WHAT IS EXPECTED
Output only the lines from the start of the entries through the line holding "bowl: none [618,589,704,648]". Each line must match the original exactly.

◇ ◇ ◇ ◇

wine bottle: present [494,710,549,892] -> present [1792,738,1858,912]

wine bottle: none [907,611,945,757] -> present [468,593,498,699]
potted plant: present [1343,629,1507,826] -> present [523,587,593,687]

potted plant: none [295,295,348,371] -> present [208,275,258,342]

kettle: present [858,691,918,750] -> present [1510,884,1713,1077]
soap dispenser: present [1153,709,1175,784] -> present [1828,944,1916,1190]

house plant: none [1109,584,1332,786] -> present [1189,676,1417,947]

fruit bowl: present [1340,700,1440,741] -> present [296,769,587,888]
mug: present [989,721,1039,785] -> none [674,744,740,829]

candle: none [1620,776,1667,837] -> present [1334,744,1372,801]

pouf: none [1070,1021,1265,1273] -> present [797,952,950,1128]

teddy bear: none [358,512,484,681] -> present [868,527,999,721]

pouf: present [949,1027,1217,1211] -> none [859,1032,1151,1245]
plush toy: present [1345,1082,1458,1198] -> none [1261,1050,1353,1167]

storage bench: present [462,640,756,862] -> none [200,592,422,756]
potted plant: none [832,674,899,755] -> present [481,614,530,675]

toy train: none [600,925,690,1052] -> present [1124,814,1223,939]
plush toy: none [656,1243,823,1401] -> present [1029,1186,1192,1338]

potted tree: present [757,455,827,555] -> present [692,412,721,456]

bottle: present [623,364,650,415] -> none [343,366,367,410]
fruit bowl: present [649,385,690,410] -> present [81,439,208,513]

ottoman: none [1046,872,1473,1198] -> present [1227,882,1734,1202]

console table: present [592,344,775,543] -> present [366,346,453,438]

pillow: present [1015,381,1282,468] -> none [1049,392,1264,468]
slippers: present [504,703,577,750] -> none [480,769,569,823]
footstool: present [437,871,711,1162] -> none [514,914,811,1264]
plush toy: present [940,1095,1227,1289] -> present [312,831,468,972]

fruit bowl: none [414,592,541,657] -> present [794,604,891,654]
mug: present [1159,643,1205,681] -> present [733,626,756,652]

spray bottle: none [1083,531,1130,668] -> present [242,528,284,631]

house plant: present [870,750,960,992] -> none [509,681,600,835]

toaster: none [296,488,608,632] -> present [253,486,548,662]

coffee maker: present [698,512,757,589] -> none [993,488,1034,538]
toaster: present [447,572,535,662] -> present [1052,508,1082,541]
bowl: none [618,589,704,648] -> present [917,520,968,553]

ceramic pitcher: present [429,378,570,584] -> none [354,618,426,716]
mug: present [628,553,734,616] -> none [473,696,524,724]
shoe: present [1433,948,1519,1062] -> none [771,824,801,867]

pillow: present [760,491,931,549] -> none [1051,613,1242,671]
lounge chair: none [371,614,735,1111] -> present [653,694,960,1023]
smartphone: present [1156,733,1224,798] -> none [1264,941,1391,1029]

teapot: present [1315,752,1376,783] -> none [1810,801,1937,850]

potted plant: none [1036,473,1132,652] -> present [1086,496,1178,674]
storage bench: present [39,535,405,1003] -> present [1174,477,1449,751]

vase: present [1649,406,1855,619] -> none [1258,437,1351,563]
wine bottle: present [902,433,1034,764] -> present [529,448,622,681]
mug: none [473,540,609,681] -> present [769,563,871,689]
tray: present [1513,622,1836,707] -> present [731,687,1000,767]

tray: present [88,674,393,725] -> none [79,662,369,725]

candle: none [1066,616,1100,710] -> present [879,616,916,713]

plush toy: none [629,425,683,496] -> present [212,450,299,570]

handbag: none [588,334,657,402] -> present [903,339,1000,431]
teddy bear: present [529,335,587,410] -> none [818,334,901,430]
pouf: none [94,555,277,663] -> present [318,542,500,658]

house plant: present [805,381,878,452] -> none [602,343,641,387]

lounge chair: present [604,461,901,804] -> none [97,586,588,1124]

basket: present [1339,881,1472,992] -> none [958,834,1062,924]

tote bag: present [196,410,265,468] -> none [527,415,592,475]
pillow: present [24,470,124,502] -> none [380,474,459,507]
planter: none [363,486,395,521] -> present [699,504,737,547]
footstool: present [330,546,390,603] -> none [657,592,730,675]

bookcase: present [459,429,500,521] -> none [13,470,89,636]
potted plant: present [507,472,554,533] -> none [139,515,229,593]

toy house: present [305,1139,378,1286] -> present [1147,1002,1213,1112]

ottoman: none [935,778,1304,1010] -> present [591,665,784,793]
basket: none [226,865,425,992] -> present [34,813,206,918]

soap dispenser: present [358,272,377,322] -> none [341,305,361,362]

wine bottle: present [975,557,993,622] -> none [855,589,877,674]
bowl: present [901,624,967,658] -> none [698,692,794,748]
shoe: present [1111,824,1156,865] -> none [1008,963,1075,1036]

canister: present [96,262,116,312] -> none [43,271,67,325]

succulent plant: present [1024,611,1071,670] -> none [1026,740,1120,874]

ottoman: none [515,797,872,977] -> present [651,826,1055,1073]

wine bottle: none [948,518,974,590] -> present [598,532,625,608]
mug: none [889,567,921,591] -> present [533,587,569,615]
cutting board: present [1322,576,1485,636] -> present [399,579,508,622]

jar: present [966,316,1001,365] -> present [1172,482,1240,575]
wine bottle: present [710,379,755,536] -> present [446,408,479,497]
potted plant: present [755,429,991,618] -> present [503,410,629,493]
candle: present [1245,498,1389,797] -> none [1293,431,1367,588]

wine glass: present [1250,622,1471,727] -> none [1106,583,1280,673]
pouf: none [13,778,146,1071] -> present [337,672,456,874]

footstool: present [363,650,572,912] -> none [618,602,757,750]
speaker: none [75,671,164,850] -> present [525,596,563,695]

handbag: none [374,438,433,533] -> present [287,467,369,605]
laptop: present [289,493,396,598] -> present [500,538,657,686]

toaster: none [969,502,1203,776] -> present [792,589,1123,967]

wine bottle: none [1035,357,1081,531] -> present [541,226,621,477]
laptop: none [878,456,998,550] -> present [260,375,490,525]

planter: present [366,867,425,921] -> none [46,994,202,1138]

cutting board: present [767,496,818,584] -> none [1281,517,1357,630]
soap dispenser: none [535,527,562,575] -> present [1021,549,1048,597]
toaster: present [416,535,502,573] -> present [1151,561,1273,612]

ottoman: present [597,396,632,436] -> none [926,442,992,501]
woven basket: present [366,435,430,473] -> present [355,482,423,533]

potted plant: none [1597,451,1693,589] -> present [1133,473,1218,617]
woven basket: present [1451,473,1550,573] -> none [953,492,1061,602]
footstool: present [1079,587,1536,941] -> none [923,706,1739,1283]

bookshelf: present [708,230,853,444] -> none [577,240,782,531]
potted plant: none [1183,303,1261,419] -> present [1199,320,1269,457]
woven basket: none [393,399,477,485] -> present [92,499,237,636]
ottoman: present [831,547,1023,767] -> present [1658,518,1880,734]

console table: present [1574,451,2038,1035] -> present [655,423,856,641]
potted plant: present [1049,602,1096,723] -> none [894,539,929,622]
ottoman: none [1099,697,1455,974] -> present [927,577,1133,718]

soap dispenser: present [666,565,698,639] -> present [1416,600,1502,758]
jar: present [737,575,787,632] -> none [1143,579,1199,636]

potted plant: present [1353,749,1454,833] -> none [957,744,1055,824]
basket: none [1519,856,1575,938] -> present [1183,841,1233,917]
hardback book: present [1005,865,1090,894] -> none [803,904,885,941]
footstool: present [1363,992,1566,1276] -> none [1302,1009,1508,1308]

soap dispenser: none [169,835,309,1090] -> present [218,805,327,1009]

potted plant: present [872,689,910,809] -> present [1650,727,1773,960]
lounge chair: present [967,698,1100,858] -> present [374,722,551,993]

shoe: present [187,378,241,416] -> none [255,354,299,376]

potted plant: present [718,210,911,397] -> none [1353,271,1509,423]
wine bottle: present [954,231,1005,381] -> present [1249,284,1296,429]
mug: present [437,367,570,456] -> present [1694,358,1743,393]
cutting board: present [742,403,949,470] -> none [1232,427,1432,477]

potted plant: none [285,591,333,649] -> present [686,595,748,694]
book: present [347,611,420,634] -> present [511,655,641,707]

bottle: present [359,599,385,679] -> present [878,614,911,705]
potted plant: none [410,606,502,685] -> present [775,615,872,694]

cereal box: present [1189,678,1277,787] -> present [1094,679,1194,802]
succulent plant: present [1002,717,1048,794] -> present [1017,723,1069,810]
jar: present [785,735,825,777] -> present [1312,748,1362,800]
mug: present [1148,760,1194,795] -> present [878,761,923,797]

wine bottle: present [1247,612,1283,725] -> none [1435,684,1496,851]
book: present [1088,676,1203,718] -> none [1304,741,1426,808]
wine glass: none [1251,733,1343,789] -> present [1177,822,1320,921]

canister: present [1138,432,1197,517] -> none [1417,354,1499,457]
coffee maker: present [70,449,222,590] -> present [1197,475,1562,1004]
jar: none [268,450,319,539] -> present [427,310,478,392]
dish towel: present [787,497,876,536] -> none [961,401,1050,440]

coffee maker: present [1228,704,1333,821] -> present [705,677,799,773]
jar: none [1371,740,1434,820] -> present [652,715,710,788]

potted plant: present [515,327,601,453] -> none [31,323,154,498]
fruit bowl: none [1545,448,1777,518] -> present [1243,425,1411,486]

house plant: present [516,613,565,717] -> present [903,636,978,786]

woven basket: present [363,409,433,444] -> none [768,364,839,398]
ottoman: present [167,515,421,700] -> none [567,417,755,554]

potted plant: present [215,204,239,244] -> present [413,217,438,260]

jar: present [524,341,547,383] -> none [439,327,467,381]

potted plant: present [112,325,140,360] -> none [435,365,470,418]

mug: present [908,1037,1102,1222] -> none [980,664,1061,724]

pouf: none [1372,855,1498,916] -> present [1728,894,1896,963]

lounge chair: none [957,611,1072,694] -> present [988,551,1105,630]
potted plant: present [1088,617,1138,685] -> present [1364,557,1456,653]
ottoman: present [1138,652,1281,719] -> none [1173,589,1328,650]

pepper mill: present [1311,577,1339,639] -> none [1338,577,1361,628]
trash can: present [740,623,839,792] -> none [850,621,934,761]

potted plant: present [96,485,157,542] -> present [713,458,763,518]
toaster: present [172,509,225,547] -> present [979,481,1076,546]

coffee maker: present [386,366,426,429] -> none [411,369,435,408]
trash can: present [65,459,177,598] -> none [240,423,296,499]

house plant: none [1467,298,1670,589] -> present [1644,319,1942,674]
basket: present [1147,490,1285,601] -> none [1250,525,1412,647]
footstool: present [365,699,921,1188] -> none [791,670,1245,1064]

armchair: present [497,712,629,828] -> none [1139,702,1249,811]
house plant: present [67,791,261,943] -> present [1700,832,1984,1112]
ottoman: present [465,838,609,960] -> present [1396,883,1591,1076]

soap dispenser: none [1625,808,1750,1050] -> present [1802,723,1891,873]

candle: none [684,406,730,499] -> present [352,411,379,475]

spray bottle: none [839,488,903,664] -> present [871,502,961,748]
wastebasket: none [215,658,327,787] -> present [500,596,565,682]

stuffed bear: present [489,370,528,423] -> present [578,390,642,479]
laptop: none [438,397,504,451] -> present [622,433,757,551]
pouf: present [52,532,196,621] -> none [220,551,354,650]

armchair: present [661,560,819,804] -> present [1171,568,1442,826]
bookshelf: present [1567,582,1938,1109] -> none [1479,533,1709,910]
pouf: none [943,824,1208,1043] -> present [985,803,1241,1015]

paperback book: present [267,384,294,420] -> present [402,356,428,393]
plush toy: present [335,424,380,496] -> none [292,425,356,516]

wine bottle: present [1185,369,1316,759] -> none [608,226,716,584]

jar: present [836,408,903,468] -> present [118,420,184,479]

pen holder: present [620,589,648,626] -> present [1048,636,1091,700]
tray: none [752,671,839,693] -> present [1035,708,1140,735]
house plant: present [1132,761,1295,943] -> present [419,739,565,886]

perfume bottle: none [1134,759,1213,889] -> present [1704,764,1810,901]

◇ ◇ ◇ ◇

WRITTEN SOLUTION
wine bottle: present [494,710,549,892] -> present [1792,738,1858,912]

wine bottle: none [907,611,945,757] -> present [468,593,498,699]
potted plant: present [1343,629,1507,826] -> present [523,587,593,687]

potted plant: none [295,295,348,371] -> present [208,275,258,342]

kettle: present [858,691,918,750] -> present [1510,884,1713,1077]
soap dispenser: present [1153,709,1175,784] -> present [1828,944,1916,1190]

house plant: none [1109,584,1332,786] -> present [1189,676,1417,947]

fruit bowl: present [1340,700,1440,741] -> present [296,769,587,888]
mug: present [989,721,1039,785] -> none [674,744,740,829]

candle: none [1620,776,1667,837] -> present [1334,744,1372,801]

pouf: none [1070,1021,1265,1273] -> present [797,952,950,1128]

teddy bear: none [358,512,484,681] -> present [868,527,999,721]

pouf: present [949,1027,1217,1211] -> none [859,1032,1151,1245]
plush toy: present [1345,1082,1458,1198] -> none [1261,1050,1353,1167]

storage bench: present [462,640,756,862] -> none [200,592,422,756]
potted plant: none [832,674,899,755] -> present [481,614,530,675]

toy train: none [600,925,690,1052] -> present [1124,814,1223,939]
plush toy: none [656,1243,823,1401] -> present [1029,1186,1192,1338]

potted tree: present [757,455,827,555] -> present [692,412,721,456]

bottle: present [623,364,650,415] -> none [343,366,367,410]
fruit bowl: present [649,385,690,410] -> present [81,439,208,513]

ottoman: none [1046,872,1473,1198] -> present [1227,882,1734,1202]

console table: present [592,344,775,543] -> present [366,346,453,438]

pillow: present [1015,381,1282,468] -> none [1049,392,1264,468]
slippers: present [504,703,577,750] -> none [480,769,569,823]
footstool: present [437,871,711,1162] -> none [514,914,811,1264]
plush toy: present [940,1095,1227,1289] -> present [312,831,468,972]

fruit bowl: none [414,592,541,657] -> present [794,604,891,654]
mug: present [1159,643,1205,681] -> present [733,626,756,652]

spray bottle: none [1083,531,1130,668] -> present [242,528,284,631]

house plant: present [870,750,960,992] -> none [509,681,600,835]

toaster: none [296,488,608,632] -> present [253,486,548,662]

coffee maker: present [698,512,757,589] -> none [993,488,1034,538]
toaster: present [447,572,535,662] -> present [1052,508,1082,541]
bowl: none [618,589,704,648] -> present [917,520,968,553]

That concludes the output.